It will be four or five years before Covid-19 is under control, the World Health Organization’s chief scientist predicted on Wednesday, in a bleak assessment of the difficulties that lie ahead.
Many factors will determine how long and to what extent the virus remains a threat, including whether it mutates, what containment measures are put in place and whether an effective vaccine is developed, Soumya Swaminathan told the FT’s Global Boardroom digital conference.
“I would say in a four to five-year timeframe we could be looking at controlling this,” she said, adding there was “no crystal ball” and the pandemic could “potentially get worse”.
A vaccine “seems for now the best way out”, but there were “lots of ifs and buts” about its efficacy and safety, as well as its production and equitable distribution, she said. A vaccine could also stop working if the virus changed, she added.
Peter Piot, professor of global health at the London School of Hygiene and Tropical Medicine who was also speaking on the FT panel, agreed that control of the virus depended on the development of an effective vaccine, but said the “elimination” of the disease “is going to require much much more”.
“Only smallpox has been eliminated and eradicated as a human disease,” said Prof Piot, who is himself recovering from the virus. Countries should be thinking in terms of years not months, he said: “We will have to find a way as societies to live with this” and change from lockdowns to more “granular, targeted types of interventions”.
Dr Swaminathan said weighing up the risks and benefits of easing restrictions, and figuring out how to reach a “new normal”, was the biggest challenge facing policymakers.
Not all countries have chosen to impose strict social distancing measures, however: Sweden has been a notable outlier as one of the few European countries that has not imposed a lockdown.
Asked about the country’s more relaxed approach, Paul Franks, professor of epidemiology at Lund University, said what was seen to be successful now might be perceived later as a failure.
Sweden had a much higher fatality rate than its neighbouring Nordic countries, which was “not looking good . . . I wouldn’t say right now it looks like open society approach has worked really well”, he said.
However, as other countries begin to relax their restrictions, their fatality rates might “catch up”, he said.
Prof Franks added the pace at which countries were able to control the virus “depends a great deal on if we’re able to organise ourselves better than we have so far as societies”.
Prof Piot agreed that better organisation was crucial.
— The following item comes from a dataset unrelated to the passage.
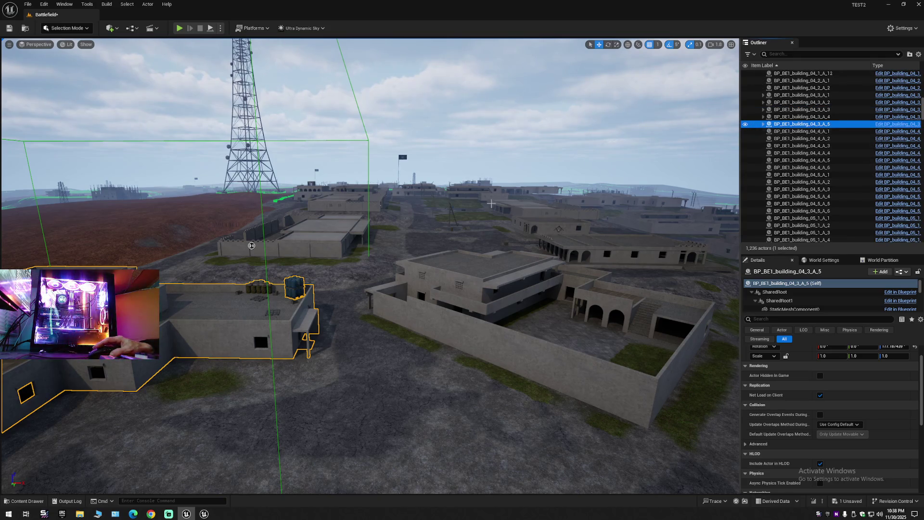
{"action": "left_click", "coordinate": [746, 125]}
Inefficient bureaucracies and public sector procurement had hampered many countries’ ability to test for and trace the virus, he said.
He criticised centralised testing systems — an approach adopted by the UK government — and said the public and private sectors must invest more to enable mass screening.
As we move on to the next phase of the pandemic, “testing is essential”, said Prof Piot. There is “no option but to invest more in testing”.